Transforming and Combining Rewards for Aligning Large Language Models (2402.00742v2)

Abstract: A common approach for aligning LLMs to human preferences is to first learn a reward model from preference data, and then use this reward model to update the LLM. We study two closely related problems that arise in this approach. First, any monotone transformation of the reward model preserves preference ranking; is there a choice that is better'' than others? Second, we often wish to align LLMs to multiple properties: how should we combine multiple reward models? Using a probabilistic interpretation of the alignment procedure, we identify a natural choice for transformation for (the common case of) rewards learned from Bradley-Terry preference models. The derived transformation is straightforward: we apply a log-sigmoid function to the centered rewards, a method we termLSC-transformation'' (log-sigmoid-centered transformation). This transformation has two important properties. First, it emphasizes improving poorly-performing outputs, rather than outputs that already score well. This mitigates both underfitting (where some prompts are not improved) and reward hacking (where the model learns to exploit misspecification of the reward model). Second, it enables principled aggregation of rewards by linking summation to logical conjunction: the sum of transformed rewards corresponds to the probability that the output is ``good'' in all measured properties, in a sense we make precise. Experiments aligning LLMs to be both helpful and harmless using RLHF show substantial improvements over the baseline (non-transformed) approach.

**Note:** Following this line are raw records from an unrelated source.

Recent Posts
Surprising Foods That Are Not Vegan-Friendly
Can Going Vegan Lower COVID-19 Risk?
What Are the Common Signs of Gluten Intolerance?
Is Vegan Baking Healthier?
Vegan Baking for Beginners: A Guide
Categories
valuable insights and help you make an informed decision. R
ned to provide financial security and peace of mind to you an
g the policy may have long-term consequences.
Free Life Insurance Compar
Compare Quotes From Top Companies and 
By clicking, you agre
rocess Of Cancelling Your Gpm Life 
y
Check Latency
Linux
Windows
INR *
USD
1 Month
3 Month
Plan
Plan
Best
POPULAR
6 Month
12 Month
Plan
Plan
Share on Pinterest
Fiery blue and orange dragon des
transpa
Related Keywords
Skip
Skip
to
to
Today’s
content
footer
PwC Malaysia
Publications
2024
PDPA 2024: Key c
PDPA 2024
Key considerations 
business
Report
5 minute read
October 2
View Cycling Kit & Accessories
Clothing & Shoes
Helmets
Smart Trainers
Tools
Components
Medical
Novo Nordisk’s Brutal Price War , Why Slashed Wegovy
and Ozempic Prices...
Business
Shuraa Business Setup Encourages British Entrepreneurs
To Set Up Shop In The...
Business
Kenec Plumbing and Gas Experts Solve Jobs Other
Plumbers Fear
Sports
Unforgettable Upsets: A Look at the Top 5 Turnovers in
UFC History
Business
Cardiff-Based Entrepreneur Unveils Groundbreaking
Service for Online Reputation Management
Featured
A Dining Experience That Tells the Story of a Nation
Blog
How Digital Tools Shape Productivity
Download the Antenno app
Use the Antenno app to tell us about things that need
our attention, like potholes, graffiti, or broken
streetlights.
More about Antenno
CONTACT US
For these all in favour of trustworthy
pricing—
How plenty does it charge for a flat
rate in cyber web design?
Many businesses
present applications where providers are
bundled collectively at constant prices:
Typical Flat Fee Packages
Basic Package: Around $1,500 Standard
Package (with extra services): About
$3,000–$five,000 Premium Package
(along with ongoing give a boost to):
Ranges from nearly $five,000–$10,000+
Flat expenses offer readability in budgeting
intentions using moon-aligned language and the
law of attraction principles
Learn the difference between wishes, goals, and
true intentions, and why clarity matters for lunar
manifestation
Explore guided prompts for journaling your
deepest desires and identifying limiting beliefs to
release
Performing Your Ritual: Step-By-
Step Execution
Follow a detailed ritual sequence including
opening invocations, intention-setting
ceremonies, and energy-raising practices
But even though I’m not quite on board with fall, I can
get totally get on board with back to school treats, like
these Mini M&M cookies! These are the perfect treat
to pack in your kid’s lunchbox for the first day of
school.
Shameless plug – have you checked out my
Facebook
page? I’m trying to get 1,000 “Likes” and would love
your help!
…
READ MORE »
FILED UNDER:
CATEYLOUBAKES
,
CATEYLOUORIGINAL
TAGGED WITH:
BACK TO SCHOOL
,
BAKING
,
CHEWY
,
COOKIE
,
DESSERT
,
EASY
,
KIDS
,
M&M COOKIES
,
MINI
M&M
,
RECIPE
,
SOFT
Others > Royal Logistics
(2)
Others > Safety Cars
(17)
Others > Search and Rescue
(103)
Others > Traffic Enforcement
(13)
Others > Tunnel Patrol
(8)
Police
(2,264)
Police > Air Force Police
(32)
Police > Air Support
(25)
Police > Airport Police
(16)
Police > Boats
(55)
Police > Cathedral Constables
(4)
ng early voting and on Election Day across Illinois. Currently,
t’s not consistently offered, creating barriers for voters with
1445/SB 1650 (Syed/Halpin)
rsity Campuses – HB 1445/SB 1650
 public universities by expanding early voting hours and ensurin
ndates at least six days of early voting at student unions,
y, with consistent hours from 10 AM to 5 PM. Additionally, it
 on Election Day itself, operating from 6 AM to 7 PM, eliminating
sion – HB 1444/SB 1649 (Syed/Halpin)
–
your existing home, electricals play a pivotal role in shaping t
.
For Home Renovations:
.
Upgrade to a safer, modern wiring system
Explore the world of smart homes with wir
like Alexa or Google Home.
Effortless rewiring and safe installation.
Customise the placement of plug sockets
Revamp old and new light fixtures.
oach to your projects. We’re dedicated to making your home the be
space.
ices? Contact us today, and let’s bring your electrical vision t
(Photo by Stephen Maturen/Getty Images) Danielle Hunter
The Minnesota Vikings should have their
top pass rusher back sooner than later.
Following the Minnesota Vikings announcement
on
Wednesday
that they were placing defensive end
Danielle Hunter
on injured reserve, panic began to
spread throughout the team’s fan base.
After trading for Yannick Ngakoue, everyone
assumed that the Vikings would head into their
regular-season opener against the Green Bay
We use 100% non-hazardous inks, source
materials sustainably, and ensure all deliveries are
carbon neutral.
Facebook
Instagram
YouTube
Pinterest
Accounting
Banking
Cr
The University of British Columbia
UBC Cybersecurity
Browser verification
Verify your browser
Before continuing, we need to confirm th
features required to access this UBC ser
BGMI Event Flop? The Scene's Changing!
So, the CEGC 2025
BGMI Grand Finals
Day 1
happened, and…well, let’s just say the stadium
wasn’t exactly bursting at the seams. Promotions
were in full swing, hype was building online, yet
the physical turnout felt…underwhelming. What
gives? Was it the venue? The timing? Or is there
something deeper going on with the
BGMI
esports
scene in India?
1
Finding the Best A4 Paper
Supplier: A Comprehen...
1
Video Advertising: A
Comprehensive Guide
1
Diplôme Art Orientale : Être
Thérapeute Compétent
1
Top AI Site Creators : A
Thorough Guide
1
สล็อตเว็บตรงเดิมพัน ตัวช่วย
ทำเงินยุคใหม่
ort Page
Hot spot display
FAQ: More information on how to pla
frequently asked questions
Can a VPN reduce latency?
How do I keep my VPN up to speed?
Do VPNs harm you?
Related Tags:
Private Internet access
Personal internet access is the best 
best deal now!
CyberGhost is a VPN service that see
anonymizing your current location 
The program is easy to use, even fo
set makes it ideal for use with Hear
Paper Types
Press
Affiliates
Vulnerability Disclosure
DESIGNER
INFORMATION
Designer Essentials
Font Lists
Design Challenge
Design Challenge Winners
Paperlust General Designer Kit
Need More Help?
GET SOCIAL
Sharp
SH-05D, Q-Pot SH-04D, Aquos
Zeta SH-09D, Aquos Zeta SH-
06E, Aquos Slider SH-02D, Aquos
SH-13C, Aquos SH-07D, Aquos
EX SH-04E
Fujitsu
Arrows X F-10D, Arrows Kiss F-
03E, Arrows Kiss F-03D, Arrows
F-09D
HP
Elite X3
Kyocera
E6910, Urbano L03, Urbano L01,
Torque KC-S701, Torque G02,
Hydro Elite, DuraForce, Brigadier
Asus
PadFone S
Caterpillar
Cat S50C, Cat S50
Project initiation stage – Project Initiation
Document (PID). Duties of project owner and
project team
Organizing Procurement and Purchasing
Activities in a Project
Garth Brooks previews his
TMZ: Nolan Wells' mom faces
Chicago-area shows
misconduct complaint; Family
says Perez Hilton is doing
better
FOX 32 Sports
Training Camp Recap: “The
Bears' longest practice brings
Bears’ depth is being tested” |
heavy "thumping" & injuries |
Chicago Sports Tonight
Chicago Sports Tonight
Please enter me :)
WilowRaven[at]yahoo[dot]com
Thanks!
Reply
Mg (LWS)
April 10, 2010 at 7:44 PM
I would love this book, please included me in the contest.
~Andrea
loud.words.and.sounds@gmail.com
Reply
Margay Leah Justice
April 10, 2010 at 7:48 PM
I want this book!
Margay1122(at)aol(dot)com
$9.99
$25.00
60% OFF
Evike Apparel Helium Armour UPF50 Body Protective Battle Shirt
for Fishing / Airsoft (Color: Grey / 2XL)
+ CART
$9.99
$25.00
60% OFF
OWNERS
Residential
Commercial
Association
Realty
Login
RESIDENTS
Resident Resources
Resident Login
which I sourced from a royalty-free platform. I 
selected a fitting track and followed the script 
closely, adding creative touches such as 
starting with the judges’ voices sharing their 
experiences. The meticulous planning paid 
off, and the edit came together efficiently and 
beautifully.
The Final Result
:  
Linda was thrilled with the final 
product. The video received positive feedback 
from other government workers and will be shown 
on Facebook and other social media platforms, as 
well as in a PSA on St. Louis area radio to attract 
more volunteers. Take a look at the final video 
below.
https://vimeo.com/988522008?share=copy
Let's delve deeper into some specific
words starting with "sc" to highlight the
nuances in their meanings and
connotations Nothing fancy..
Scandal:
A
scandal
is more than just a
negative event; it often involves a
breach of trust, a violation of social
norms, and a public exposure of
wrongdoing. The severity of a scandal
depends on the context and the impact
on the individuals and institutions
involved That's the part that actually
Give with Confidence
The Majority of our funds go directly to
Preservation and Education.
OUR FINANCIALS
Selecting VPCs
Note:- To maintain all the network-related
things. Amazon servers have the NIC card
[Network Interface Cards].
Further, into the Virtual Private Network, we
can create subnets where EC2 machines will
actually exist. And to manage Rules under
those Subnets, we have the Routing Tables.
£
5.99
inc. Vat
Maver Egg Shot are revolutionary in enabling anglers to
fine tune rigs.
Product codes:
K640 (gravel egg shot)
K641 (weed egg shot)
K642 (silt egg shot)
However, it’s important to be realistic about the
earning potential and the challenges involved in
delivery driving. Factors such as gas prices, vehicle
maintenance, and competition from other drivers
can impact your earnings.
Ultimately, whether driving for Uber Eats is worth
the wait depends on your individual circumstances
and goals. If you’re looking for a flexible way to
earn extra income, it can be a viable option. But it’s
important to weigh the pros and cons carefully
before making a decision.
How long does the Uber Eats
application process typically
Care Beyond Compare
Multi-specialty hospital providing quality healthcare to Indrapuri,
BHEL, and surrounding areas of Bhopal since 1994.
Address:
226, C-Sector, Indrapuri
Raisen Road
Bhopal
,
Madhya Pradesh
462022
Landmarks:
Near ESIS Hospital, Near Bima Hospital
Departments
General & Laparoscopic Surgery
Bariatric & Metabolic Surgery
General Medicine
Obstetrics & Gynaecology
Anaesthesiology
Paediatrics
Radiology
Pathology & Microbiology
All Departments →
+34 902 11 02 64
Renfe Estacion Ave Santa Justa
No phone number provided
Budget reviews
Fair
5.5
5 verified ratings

• The paper proposes a log-sigmoid transformation for reward models that prioritizes fixing weak outputs and mitigates reward hacking.
• It extends a probabilistic framework to combine multiple reward signals, ensuring LLM outputs meet diverse desirable properties.
• Empirical results demonstrate significant improvements in aligning LLMs to be both helpful and harmless.

Introduction

In the landscape of AI alignment, a splendid challenge lies in encouraging LLMs to generate outputs that possess desirable characteristics, such as being both helpful and harmless. This need has led researchers to use Reinforcement Learning from Human Feedback (RLHF), a two-stage process that first involves training a reward model based on human preferences, followed by aligning the LLM's responses to increase the expected reward. However, two issues are often encountered: First, monotone transformations of the reward model do not alter preference rankings, raising questions about optimal transformation choices. Second, when aligning to multiple properties, there's uncertainty about how to combine multiple reward models effectively.

Reward Transformation

Wang et al. approach these problems by introducing a probabilistic interpretation of the alignment procedure and consequently identifying an optimal transformation for rewards learned from Bradley-Terry models. The proposed log-sigmoid transformation, denoted $u(x, y) = \log \sigma(r(x, y) - r_{ref}(x))$, prioritizes ameliorations in poorly-performing outputs, which mitigates underfitting and reward hacking. Reward hacking is an undesirable behavior where LLMs game the reward model rather than genuinely improving. This transformation also offers a principled method for combining rewards, as it equates to a probability that an output is 'good' across assessed properties. This is a dynamic shift from the standard approach which simply uses raw reward values.

Reward Aggregation

Turning to the challenge of combining rewards from multiple properties, the authors extend their probabilistic framework, under the assumption of independent judgments. The enhanced utility function for aggregating multiple reward models becomes $$u(x, y) = \sum \log \sigma(r_i(x, y) - r_{i, ref}(x))$$, aligning the LLM to be 'good' across all target properties. This move is not just aptly mathematical but also aligns with the intuitive understanding of logical conjunction.

Empirical Validation

The authors conducted extensive experiments, applying their transformed reward and aggregation methodology in RLHF. They found significant improvements over baseline approaches, both in single-property and multiple-property alignments. Predominantly, focusing on aligning LLMs to be helpful and harmless simultaneously, they observed that their approach effectively helped models avoid reward hacking and underfitting, hence enhancing the overall performance robustly.

The paper concludes with a nod toward a constellation of extant methods aimed at mitigating reward hacking, pointing out that their proposed technique might be used in tandem with other strategies. The significance of their work resonates with any approach that sharpens utility maximization in the RLHF framework, potentially providing instrumental insights for future LLM alignment procedures.